Multifetch should add appropriate eco code
Context
The multifetch.tsv file describes multiple sources a piece of information can be found in, prioritizing the left-most source available. Multifetch tool takes this file as configuration and checks all the sources by priority order and when the piece of information is found, it writes it to the output file.

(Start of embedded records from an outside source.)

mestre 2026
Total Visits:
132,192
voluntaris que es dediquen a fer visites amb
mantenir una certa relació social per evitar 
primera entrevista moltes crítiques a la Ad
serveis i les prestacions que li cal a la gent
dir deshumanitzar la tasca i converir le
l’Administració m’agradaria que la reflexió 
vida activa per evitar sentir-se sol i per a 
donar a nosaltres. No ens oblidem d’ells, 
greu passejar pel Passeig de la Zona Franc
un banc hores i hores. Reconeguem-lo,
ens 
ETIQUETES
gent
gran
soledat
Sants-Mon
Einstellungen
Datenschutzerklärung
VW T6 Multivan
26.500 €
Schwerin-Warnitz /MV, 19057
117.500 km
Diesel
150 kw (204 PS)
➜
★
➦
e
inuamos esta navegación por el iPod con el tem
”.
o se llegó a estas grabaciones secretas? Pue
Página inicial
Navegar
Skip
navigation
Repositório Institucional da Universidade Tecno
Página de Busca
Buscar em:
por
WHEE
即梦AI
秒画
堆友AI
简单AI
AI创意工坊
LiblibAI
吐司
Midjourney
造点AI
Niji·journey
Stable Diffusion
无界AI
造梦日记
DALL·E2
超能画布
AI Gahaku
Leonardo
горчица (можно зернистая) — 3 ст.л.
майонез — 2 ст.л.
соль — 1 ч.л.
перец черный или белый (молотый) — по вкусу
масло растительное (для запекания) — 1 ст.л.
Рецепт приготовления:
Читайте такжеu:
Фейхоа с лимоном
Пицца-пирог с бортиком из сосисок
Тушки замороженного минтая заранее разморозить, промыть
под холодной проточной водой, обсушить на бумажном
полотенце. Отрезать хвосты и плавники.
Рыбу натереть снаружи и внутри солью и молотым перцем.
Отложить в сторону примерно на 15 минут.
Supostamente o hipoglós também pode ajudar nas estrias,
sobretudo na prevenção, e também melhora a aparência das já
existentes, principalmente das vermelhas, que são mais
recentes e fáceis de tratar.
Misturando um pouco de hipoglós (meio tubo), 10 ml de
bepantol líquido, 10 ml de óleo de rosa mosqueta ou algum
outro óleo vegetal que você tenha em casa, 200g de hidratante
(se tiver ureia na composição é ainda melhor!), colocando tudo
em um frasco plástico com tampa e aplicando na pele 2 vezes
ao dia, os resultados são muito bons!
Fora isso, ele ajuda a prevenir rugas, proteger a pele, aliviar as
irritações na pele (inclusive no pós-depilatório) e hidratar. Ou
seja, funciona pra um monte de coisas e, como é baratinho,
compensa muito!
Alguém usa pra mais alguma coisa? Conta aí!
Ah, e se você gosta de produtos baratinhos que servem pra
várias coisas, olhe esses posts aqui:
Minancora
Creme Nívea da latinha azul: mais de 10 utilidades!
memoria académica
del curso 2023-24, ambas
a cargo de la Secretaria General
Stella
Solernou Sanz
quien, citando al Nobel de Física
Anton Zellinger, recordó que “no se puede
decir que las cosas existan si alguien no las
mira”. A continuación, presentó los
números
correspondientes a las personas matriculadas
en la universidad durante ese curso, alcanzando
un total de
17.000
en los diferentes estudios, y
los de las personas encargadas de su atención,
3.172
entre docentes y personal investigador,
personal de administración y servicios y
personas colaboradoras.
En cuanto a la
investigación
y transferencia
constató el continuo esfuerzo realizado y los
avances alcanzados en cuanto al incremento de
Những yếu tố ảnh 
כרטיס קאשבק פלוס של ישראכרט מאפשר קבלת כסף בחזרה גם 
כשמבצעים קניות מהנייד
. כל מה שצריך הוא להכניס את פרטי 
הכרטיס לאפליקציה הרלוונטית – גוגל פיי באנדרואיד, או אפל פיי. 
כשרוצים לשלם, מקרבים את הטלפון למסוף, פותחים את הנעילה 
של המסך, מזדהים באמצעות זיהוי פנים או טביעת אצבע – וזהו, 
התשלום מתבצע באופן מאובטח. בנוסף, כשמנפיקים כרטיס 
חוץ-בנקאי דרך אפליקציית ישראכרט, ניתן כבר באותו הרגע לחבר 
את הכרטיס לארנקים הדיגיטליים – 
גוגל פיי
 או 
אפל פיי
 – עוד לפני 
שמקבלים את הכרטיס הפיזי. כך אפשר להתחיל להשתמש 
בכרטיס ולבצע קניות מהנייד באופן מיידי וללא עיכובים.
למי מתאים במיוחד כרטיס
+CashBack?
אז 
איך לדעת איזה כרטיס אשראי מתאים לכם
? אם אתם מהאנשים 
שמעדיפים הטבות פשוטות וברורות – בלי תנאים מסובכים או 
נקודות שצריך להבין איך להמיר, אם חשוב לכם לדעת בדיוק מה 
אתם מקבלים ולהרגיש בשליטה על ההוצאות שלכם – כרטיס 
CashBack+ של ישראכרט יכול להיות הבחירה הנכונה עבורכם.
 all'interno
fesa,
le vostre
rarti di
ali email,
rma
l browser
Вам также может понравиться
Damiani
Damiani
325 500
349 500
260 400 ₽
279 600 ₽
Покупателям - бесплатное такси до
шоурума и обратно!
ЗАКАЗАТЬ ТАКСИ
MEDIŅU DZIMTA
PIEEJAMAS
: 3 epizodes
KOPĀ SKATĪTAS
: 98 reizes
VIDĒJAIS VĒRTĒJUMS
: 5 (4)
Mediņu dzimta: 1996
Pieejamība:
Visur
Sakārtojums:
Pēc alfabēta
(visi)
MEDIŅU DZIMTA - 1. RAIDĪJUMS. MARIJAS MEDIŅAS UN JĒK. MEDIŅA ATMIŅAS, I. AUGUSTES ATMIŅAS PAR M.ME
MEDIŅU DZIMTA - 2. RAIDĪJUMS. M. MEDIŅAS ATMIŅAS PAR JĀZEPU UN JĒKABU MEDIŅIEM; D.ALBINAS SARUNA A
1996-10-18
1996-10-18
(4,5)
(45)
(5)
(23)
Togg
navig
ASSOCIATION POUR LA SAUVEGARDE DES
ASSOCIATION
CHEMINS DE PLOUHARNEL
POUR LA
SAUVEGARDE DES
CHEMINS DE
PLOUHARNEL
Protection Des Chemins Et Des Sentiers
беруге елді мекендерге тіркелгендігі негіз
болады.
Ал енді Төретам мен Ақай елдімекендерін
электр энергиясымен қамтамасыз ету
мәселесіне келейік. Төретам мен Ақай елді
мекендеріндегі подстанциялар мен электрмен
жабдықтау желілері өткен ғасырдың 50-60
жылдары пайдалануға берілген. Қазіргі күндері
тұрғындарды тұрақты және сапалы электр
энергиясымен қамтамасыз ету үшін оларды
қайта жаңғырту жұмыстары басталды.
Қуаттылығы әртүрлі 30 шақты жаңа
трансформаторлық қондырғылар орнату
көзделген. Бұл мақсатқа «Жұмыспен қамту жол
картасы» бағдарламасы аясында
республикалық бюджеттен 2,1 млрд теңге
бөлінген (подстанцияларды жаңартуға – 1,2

What we need now is to add an evidence annotation in addition to the data itself using ECO:0000311.
Details
Given an attribute, instead of just writing to the tsv file the value of the highest priority source, we need to append an evidence annotation saying which source was used. The suffix to add is given in the following table:
Source | Suffix |
---|---|
BioProject | <ECO:0000311>{acc:bioproject@ciri} |
BioSample | <ECO:0000311>{acc:biosample@ciri} |
EMBL | <ECO:0000311>{acc:genbank@ciri} |
SRA | <ECO:0000311>{acc:sra@ciri} |
release_genome_meta.tsv | <ECO:0000311>{acc:gisaid@ciri} |
For instance if a piece of data is found in EMBL and the data is xyz
, then instead of just writing xyz
to tsv, we should write: xyz<ECO:0000311>{acc:genbank@ciri}
.
In addition, extra fields (the ones added to the right o the tsv should also contain the evidence suffix).